The U.S. Attorney’s Office for the Southern District of New York has written to the mayor and other city officials advising them that an investigation has revealed systematic tolerance of abuse of adolescent inmates on Rikers Island. U.S. Attorney Preet Bharara concluded that “adolescent inmates at Rikers are not adequately protected from harm, including serious physical harm from the rampant use of unnecessary and excessive force by [guards].” The U.S. Attorney identified a “culture of violence” and further faulted the Department of Correction for relying far too often on solitary confinement, which has been shown to cause terrible mental and emotional problems. The incidence of reports of violence was highest in areas of the jail that lacked video surveillance. If someone you love is incarcerated at Rikers Island, the report confirms what you already knew: he is in immediate danger.

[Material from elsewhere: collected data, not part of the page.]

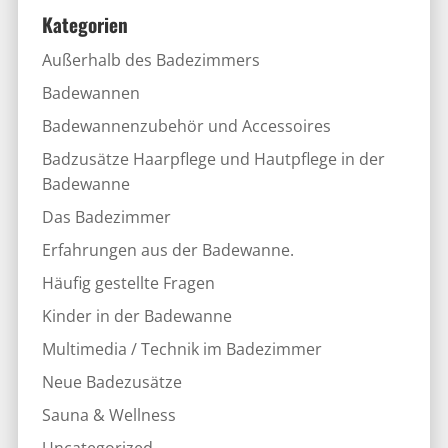
Kategorien
Außerhalb des Badezimmers
Badewannen
Badewannenzubehör und Accessoires
Badzusätze Haarpflege und Hautpflege in der
Badewanne
Das Badezimmer
Erfahrungen aus der Badewanne.
Häufig gestellte Fragen
Kinder in der Badewanne
Multimedia / Technik im Badezimmer
Neue Badezusätze
Sauna & Wellness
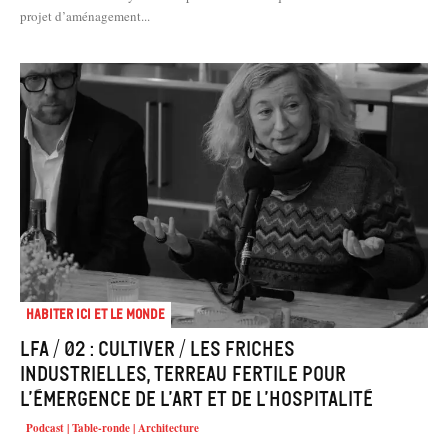
projet d’aménagement...
Habiter Ici et le Monde
LFA / 02 : Cultiver / Les friches
industrielles, terreau fertile pour
l’émergence de l’art et de l’hospitalité
Podcast | Table-ronde | Architecture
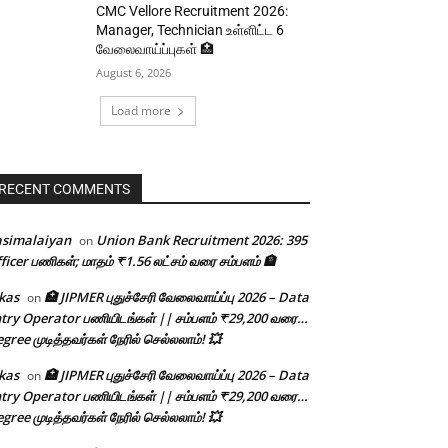
CMC Vellore Recruitment 2026:
Manager, Technician உள்ளிட்ட 6
வேலைவாய்ப்புகள் 🏥
August 6, 2026
Load more
RECENT COMMENTS
asimalaiyan
Union Bank Recruitment 2026: 395
on
ficer பணிகள்; மாதம் ₹1.56 லட்சம் வரை சம்பளம் 🏦
kas
🏥 JIPMER புதுச்சேரி வேலைவாய்ப்பு 2026 – Data
on
try Operator பணியிடங்கள் || சம்பளம் ₹29,200 வரை…
gree முடித்தவர்கள் நேரில் செல்லலாம்! 💥
kas
🏥 JIPMER புதுச்சேரி வேலைவாய்ப்பு 2026 – Data
on
try Operator பணியிடங்கள் || சம்பளம் ₹29,200 வரை…
gree முடித்தவர்கள் நேரில் செல்லலாம்! 💥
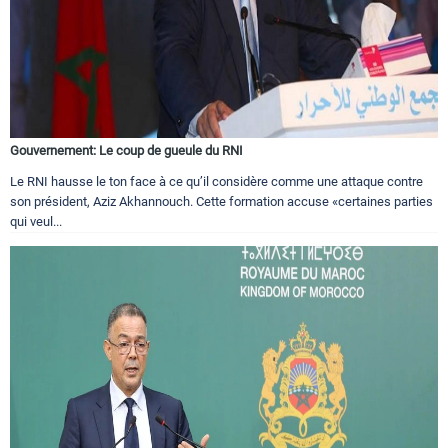
Gouvernement: Le coup de gueule du RNI
Le RNI hausse le ton face à ce qu’il considère comme une attaque contre
son président, Aziz Akhannouch. Cette formation accuse «certaines parties
qui veul...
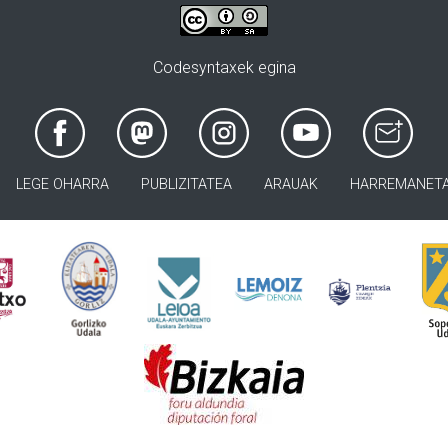
Codesyntaxek egina
LEGE OHARRA
PUBLIZITATEA
ARAUAK
HARREMANET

The U.S. attorney’s recognition of an old problem is welcome, but Rikers’s youth facilities — three of the ten facilities on the island hold 16- and 17-year-old inmates — have been a tinderbox of violence and neglect for at least twenty years and probably longer. In our experience, the Department of Correction’s internal review process for allegations of violence is quite literally a joke: a Soviet-style bureaucracy aware of its own uselessness. Most violence goes totally unreported and those who do report being assaulted are frequently subjected to retribution by guards and inmates alike. The only meaningful redress for those injured is to sue in court.
At the same time, a small but courageous cadre of civil rights attorneys works through the courts to shine light on a brutal, closed system. Journalists at the Village Voice and other media have picked up on the problem, but gotten little response. Input and support from the federal government is welcome: Mr. Bharara’s 79-page report should help the City, judges, and juries take the claims of boys injured at Rikers more seriously. It provides details of the “pattern and practice” which must be proved in court to show that the City — not just an individual corrections officer — is responsible for an inmate’s injuries. In conclusion, it threatens further federal action, including a lawsuit, if the City fails to address the problem.